═══ Data to use

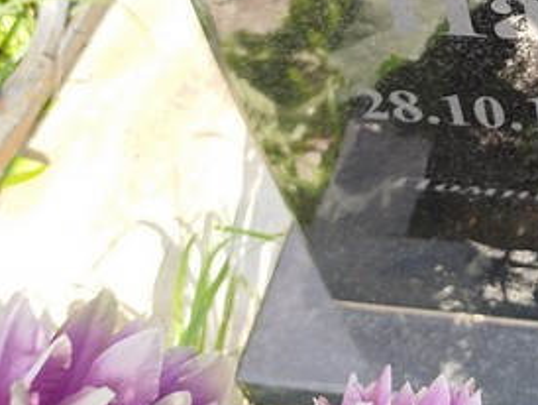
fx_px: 1089
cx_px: 626
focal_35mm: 70
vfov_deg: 19.4
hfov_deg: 25.3
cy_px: -118
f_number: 1.7
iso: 50
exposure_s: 1/194
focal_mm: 5.31
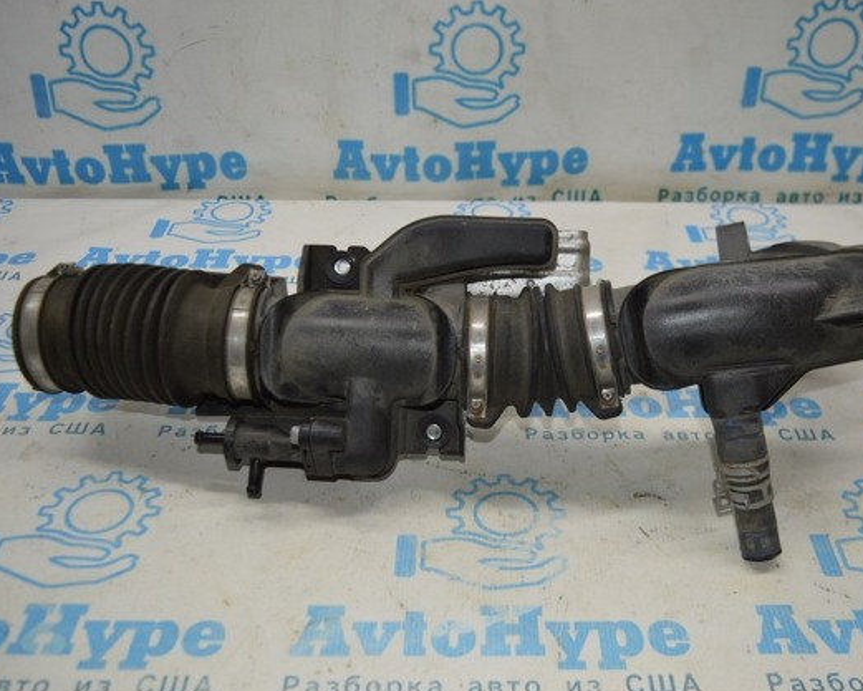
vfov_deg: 39.2
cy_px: 350
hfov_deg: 47.9
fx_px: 971
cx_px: 462
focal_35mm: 38
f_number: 4
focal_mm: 22
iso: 400
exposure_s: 1/125
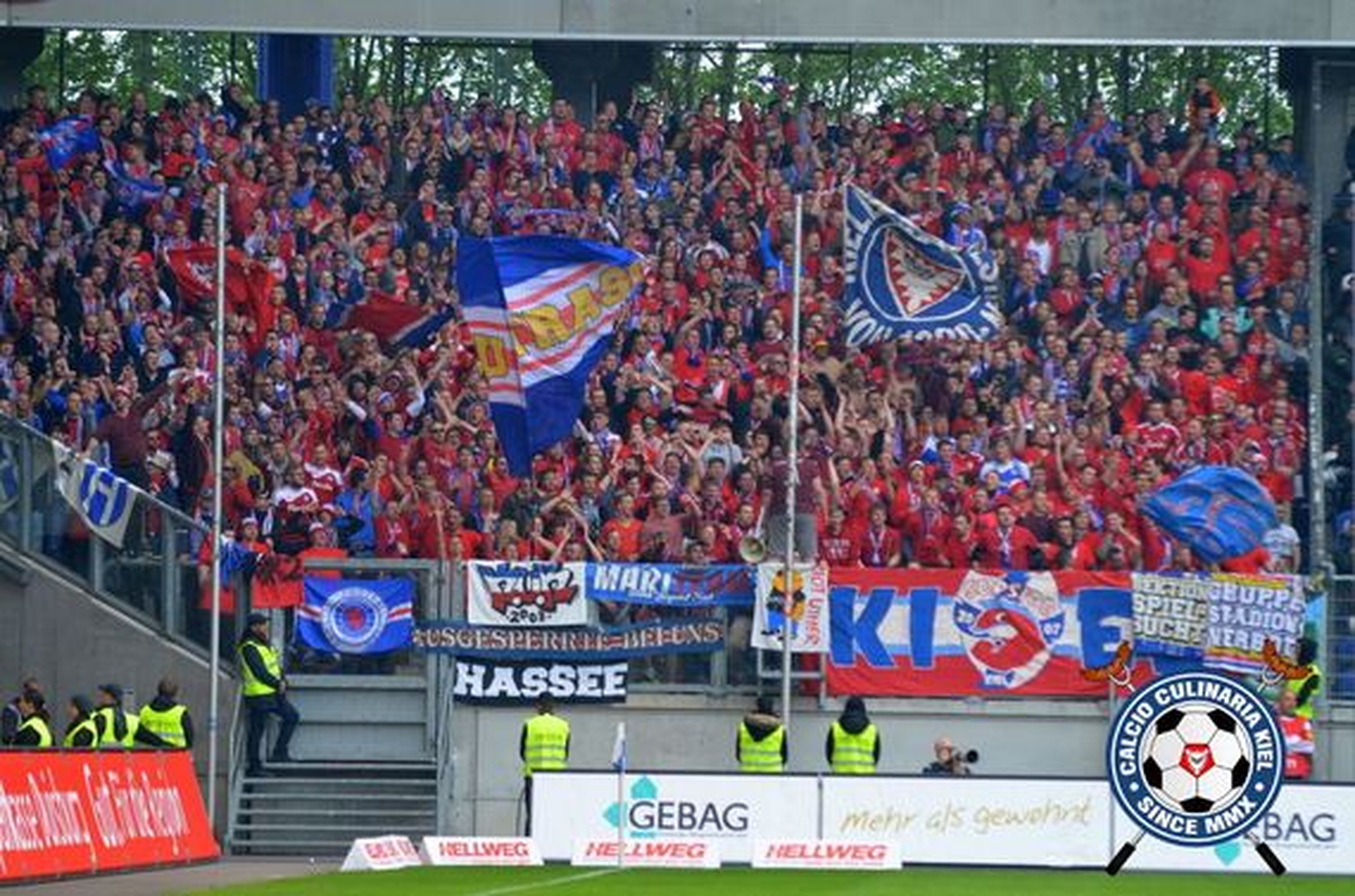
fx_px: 11263
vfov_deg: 4.6
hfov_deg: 6.9
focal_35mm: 300
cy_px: 448
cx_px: 678
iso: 800
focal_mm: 200
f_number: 4
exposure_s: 1/1000
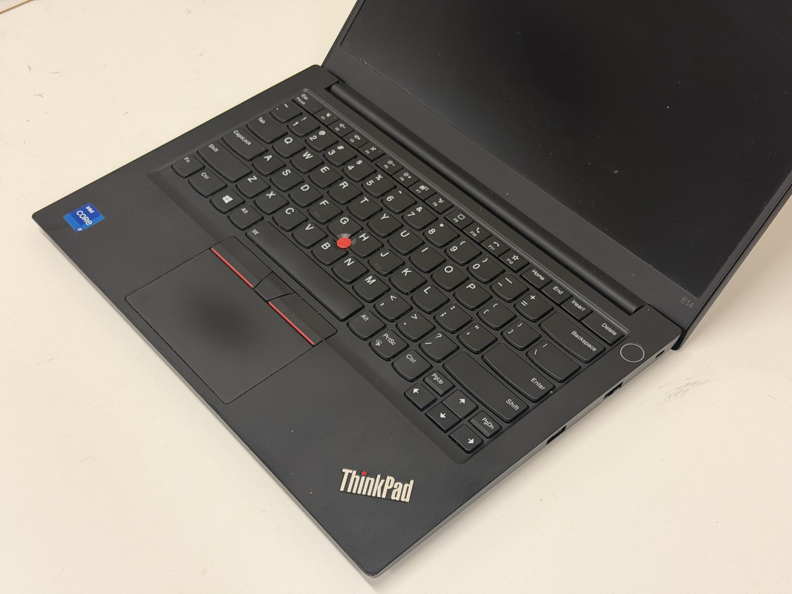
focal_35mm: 48
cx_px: 396
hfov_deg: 39.7
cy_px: 297
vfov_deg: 30.3
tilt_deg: -47.3
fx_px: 1098
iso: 160
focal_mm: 6.76
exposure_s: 1/50
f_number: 1.78
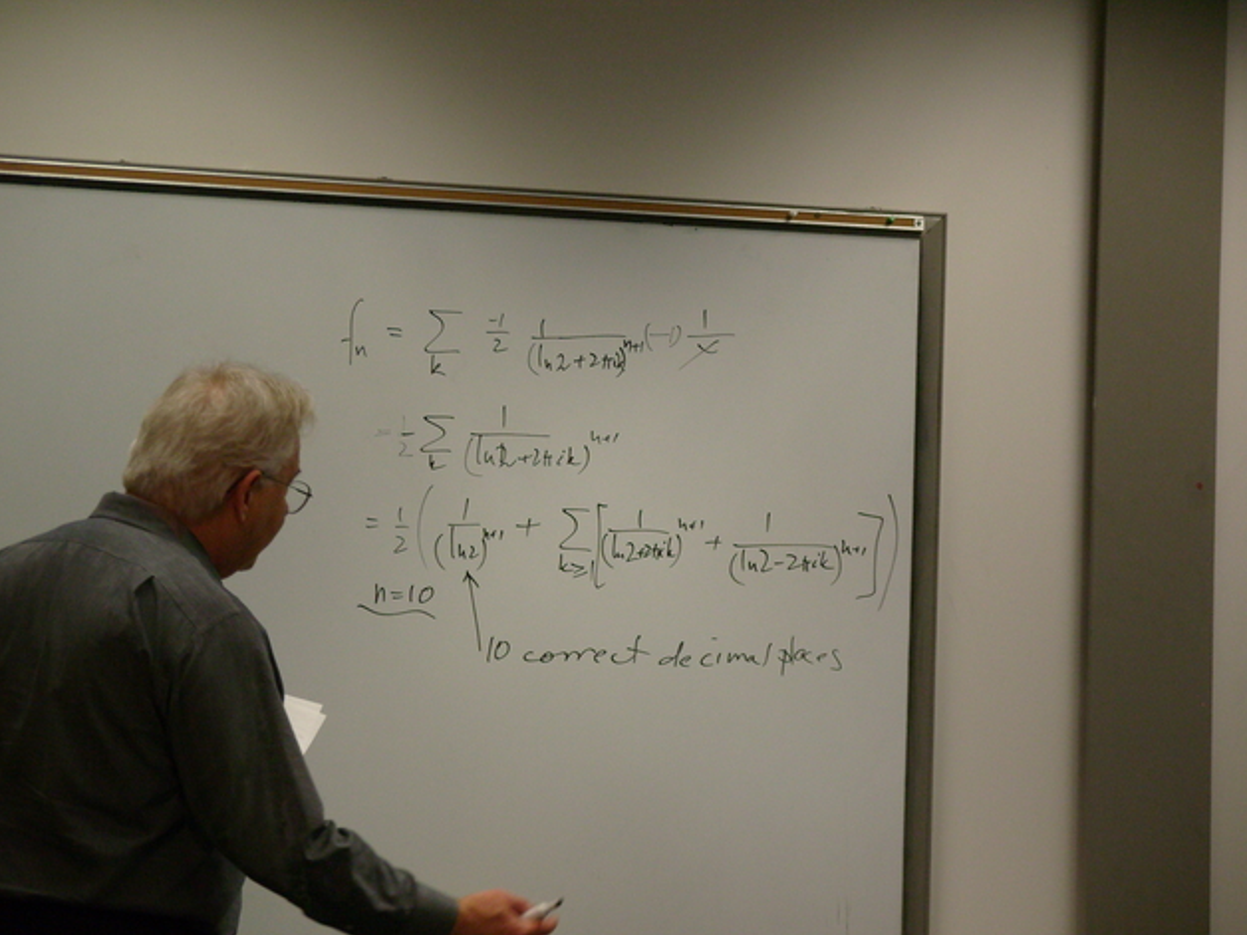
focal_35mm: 107
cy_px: 470
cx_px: 616
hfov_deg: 18.4
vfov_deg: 13.8
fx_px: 3855
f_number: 3.6
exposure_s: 1/90
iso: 200
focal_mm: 23.3
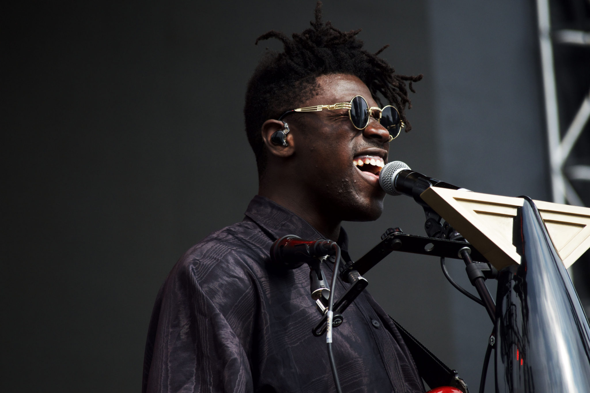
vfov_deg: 5.4
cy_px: 196
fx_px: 4179
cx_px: 295
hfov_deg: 8.1
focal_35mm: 255
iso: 400
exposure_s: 1/1250
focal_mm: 170
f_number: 5.3
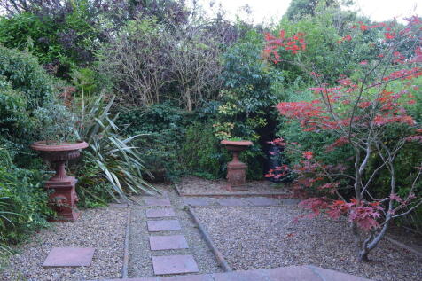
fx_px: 316
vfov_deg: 47.9
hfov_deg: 67.4
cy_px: 140
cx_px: 211
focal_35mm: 27
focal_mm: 18
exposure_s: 1/100
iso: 400
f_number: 5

══════

Your answer should consist only of the lines from the one with "vfov_deg: 47.9" through the end of the data above, reproduced exactly.

vfov_deg: 47.9
hfov_deg: 67.4
cy_px: 140
cx_px: 211
focal_35mm: 27
focal_mm: 18
exposure_s: 1/100
iso: 400
f_number: 5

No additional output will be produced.